7 thoughts on “Are the Free Continental Breakfast Buffets at Hotels Disgusting? Some Tips For You”

  1. charles says:

    I agree with the concern and being careful.
    I must point out that things happen anyway and we could get sick without knowing the cause. You might very well have had something like Norovirus which was picked up from a doorknob or shared serving utensil.

    1. Brian Cohen says:

      You are correct, charles — things do happen; but I attempt to mitigate getting sick in a number of different ways in which I have converted into habits.

      Whenever I use a public restroom, I usually use a paper towel to activate the faucet or open a door…

      …and I never rub my eyes or touch parts of my face without washing my hands first.

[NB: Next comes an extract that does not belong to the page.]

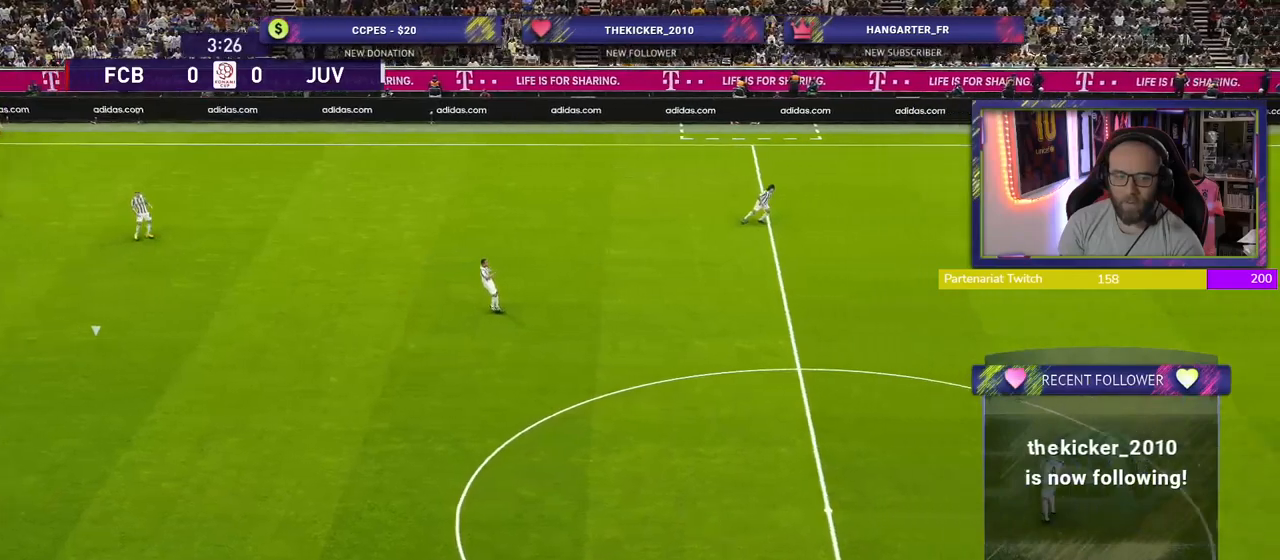
{"buttons": [], "left_stick": "center", "right_stick": "center", "events": []}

      As I said, these methods are not foolproof; but they have worked for me — even when I handle items with the potential to harbor plenty of harmful bacteria, such as garbage…

  2. Cook says:

    I agree with your suggestions and at times I go even a little farther. There is NEVER a substitute for hand washing before and after.
    Worst hotel buffet experience: Near Seattle on a Friday, about five years ago. I had called ahead to verify the breakfast would be available: Yes, Sir, from 0730 until 1000.” When I arrived at 0750, the dinning room was stuffed and the buffet was a mess, perhaps had been raped. What I later learned was that there was a high school team spending the night and the coach told them to Be There at 0730, Sharp! When I asked management if they could clean up a little bit and provide a bit more HOT FOOD, she said, “We’ve got a clean up crew, but I’m afraid that the ‘chef’ has already left.” I’m thinking SERIOUSLY HORRIBLE planning and hotel management without a clue! I was lucky to get a cookie and cold cereal, milk only by SPECIAL Request. On the bright side, I was granted a generous bill credit and offered a polite apology.
    I think they learned an important lesson that Friday: Hotel’s overnight census (x) = Breakfast fixings (Y) does not work when X includes >75% traveling high school of college athletes!
    As for your sanitary precautions, yup, I do much the same thing. And since the fixings (Y) are too often prepared only once, when reasonable, I try to arrive early! The Hotel Breakfast is not what it was ten years ago and I am far less impressed with the added value. If it really says, “Eggs to order,” one might be safe. If it says “eggs,” expect a basked of hard boiled eggs!

  3. Jan White says:

    My biggest pet peeve, parents that allow their children to play with the jelly, butter etc. on the table. And then put it back even after having been in the babies mouth.

    1. Brian Cohen says:

      I do not get nauseous easily — but that last sentence would probably do it for me…

  4. John Brew says:

    You know the reusable mats placed on the table on which they put the plates and cutlery? Those are some of the filthiest items in the room. I never use / eat something that touches that.

    Then, I try to find bread rolls at the bottom of the pile, to increase chances of food safety.

    I try to eat only food items that are put in the buffet under a glass / plexiglass “roof”.

    Packaged food is, indeed, a very good advice: singular jam portions packaged individually, butter portions, yoghurt, etc.

    1. Brian Cohen says:

      …and you gave some good tips as well, John Brew — many of which I already follow.

      It is a shame that we even have to think of such things.

      Thank you for posting your thoughts.